Y le enseñé la cinta.

Y ella me hizo morir un poco por dentro:

—¿Por qué quieres poner la cinta de Mátrips (Os juro que lo pronunciaba así. Me acuerdo perfectamente)?

—Porque me parecería interesante analizar el Mito de la caverna usando material actual. Y hay una escena de esta película que lo representa muy bien. Pero no se trata sólo de ver la escena. También he preparado una serie de preguntas y puntos que quiero que analicemos en grupo después de verla para que los conceptos queden bien claros a todos.

—Bueno, pues si tus amigos y tú queréis ver Mátrips, quedáis este sábado en tu casa y veis Mátrips tranquilamente. Pero aquí no tienes por qué poner Mátrips.

—A ver, que no se trata de ver una película como si esto fuese un cine, que lo hago para poder enfocarlo desde...

—Que no vamos a ver Mátrips. Y ahora abre el libro y empieza a explicar el tema.

En ese momento eché un vistazo a la carátula y me pareció ver que, aprovechando que se cubría tras un negraco tan imponente como Laurence Fishburne, Joe Pantoliano se estaba descojonando en mi puta cara.

fuente: Warner Bros
Vete a ver Mátrips a tu casa, pringao

Y así fue como mi intención por darle un poco de vida a aquella asignatura que profesores como la que me había tocado hacían tan aburrida, junto con tres tardes de trabajo y un taco importante de apuntes y esquemas se fueron a la basura. La cinta no la tiré, no jodáis, que me costó una pasta. De hecho, creo que aún se conserva en algún rincón de casa de mis padres. Totalmente desilusionado, comencé a hablar de Platón ajustándome al temario y con una voz tan triste que haría quedar a Calimero como la alegría de la huerta, importándome una mierda si lo que estaba diciendo era correcto o no. De todas formas, las interrupciones y aclaraciones de la profesora se hicieron tan frecuentes, que lo que hice aquellos dos días fue, básicamente, dejar que ella diese la clase sentada en mi sitio. Qué bajona, ¿no?

El epílogo de esta historia tuvo lugar un par de meses después, cuando tuve que hacer el examen parcial de la asignatura, pues cayó Platón.
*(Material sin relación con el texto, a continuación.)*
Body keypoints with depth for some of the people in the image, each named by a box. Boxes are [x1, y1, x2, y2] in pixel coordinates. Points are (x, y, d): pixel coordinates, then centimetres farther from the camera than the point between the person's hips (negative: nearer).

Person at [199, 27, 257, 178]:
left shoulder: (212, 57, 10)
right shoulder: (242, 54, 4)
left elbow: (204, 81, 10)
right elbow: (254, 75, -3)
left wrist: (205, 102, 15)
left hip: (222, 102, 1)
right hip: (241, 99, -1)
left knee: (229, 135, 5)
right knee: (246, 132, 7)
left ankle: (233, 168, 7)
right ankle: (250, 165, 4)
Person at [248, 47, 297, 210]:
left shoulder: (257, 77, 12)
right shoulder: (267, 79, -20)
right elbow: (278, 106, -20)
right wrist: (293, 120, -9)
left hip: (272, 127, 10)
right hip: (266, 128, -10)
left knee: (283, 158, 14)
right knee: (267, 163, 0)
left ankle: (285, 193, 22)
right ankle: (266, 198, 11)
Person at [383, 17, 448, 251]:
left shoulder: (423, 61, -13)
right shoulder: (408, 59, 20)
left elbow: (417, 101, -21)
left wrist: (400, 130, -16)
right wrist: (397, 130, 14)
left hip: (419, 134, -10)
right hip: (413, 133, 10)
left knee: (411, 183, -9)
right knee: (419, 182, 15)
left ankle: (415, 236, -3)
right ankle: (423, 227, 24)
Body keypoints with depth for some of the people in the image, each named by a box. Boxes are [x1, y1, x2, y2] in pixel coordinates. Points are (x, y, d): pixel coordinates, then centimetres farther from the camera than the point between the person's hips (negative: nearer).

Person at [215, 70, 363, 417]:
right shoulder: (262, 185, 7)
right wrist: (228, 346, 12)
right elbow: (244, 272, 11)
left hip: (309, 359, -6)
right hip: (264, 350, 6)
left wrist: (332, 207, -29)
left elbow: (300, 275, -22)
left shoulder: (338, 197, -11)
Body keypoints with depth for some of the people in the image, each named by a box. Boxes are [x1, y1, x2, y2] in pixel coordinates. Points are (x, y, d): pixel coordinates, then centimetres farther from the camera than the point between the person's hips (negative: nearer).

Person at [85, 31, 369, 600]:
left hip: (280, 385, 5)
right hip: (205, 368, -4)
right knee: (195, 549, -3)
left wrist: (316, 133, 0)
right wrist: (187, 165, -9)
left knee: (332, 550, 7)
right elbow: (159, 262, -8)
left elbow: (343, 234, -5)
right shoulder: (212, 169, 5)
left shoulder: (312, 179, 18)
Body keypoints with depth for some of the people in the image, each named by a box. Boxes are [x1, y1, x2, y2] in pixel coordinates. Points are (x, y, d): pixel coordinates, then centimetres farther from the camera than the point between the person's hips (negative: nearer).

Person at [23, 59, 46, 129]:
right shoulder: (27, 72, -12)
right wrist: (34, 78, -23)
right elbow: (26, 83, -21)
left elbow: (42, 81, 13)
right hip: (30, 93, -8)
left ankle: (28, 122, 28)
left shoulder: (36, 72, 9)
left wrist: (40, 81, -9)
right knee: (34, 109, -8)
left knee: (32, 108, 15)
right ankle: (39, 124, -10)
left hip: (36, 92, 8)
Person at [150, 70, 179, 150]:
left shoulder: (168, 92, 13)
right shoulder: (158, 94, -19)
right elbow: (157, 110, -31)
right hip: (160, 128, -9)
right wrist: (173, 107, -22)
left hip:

Y yo, en cuanto tuve la hoja del ejercicio en mis manos, miré fijamente a mi profesora entrecerrando los ojos en plan peli del Oeste, hice crujir mis dedos entre sí, agarré el boli, escribí mi nombre en lo alto del examen (porque eso es lo primero que hay que hacer siempre, niños) y describí, punto por punto, el tema tal y como yo lo habría querido explicar durante aquellas dos clases que pudieron ser y no fueron. Mientras mis compañeros trataban de reproducir con la mayor fidelidad posible el texto del libro, yo buscaba la forma de hacer justo lo contrario, poniendo especial cuidado en que ninguna frase de mi ejercicio tuviera nada que ver con el estilo de aquel tocho infumable. Cité fuentes externas, resalté puntos clave reforzando los mismos con la ayuda de todo el material de apoyo que la biblioteca pública Rosa Chacel había puesto a mi disposición durante aquellas tres tardes de otoño y, cómo no, llevé a cabo una fabulosa comparación entre el Mito de la caverna y la cinta wachowskiana que habría hecho que Carlos Pumares, Antonio Gasset y Carlos Boyero se peleasen por conseguir mi examen para poder tocarse al leerlo. En las dos horas que tuve para terminar, no levanté la cabeza del papel ni dejé de escribir y, cuando fue el momento de hacer entrega de la prueba, lo hice con el orgullo de quien sabe que ha hecho lo que tenía que hacer, por muy grande que fuese la hostia calificativa que iba a llevarme después.

Nueve y medio. La Piglet me cascó un puto nueve y medio. He de reconocer que después me arrepentiría de no haberme fijado en la cara que puso al hacerme entrega del examen corregido, pero en aquel momento estaba demasiado ocupado convenciéndome a mí mismo de que aquel 9,5 junto a mi nombre no era un espejismo. Una vez recuperado de mi estupor, me dediqué a buscar alguna corrección que explicase por qué mi profesora juzgaba que yo no merecía marcarme un Nadia Comaneci a nivel estudiantil. Y entones lo encontré: en aquel texto impoluto al que no había nada que añadir ni que quitar que era mi ejercicio, una marca dibujada con el trazo enervado de una profesora que sabe que ha perdido la batalla contra uno de sus alumnos más hijoputas rodeaba varias veces en color rojo fuego la palabra mátrips.